Provided material:
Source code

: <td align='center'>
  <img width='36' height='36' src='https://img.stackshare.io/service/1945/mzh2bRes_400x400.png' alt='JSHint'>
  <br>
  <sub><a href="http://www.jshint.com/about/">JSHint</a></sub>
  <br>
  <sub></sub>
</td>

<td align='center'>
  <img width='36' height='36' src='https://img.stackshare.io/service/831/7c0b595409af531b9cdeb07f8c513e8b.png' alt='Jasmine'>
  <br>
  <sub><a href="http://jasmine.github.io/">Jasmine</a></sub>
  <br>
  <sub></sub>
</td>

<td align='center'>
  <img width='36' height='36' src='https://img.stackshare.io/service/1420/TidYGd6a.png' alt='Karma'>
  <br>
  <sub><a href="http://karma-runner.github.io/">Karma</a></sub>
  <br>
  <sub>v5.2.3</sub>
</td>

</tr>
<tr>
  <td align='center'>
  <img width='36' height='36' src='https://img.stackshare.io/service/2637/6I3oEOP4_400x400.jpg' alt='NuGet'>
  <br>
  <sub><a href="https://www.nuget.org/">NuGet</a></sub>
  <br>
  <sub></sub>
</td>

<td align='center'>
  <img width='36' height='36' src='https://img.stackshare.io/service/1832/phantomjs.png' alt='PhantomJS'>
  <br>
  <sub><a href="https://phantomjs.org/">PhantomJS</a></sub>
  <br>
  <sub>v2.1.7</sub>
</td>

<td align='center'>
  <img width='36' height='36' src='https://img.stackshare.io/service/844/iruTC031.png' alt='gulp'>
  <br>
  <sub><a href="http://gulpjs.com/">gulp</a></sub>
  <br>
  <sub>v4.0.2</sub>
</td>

Work order: Transcribe the entries exactly, and make each line match the original.

Result:
Source code

: <td align='center'>
  <img width='36' height='36' src='https://img.stackshare.io/service/1945/mzh2bRes_400x400.png' alt='JSHint'>
  <br>
  <sub><a href="http://www.jshint.com/about/">JSHint</a></sub>
  <br>
  <sub></sub>
</td>

<td align='center'>
  <img width='36' height='36' src='https://img.stackshare.io/service/831/7c0b595409af531b9cdeb07f8c513e8b.png' alt='Jasmine'>
  <br>
  <sub><a href="http://jasmine.github.io/">Jasmine</a></sub>
  <br>
  <sub></sub>
</td>

<td align='center'>
  <img width='36' height='36' src='https://img.stackshare.io/service/1420/TidYGd6a.png' alt='Karma'>
  <br>
  <sub><a href="http://karma-runner.github.io/">Karma</a></sub>
  <br>
  <sub>v5.2.3</sub>
</td>

</tr>
<tr>
  <td align='center'>
  <img width='36' height='36' src='https://img.stackshare.io/service/2637/6I3oEOP4_400x400.jpg' alt='NuGet'>
  <br>
  <sub><a href="https://www.nuget.org/">NuGet</a></sub>
  <br>
  <sub></sub>
</td>

<td align='center'>
  <img width='36' height='36' src='https://img.stackshare.io/service/1832/phantomjs.png' alt='PhantomJS'>
  <br>
  <sub><a href="https://phantomjs.org/">PhantomJS</a></sub>
  <br>
  <sub>v2.1.7</sub>
</td>

<td align='center'>
  <img width='36' height='36' src='https://img.stackshare.io/service/844/iruTC031.png' alt='gulp'>
  <br>
  <sub><a href="http://gulpjs.com/">gulp</a></sub>
  <br>
  <sub>v4.0.2</sub>
</td>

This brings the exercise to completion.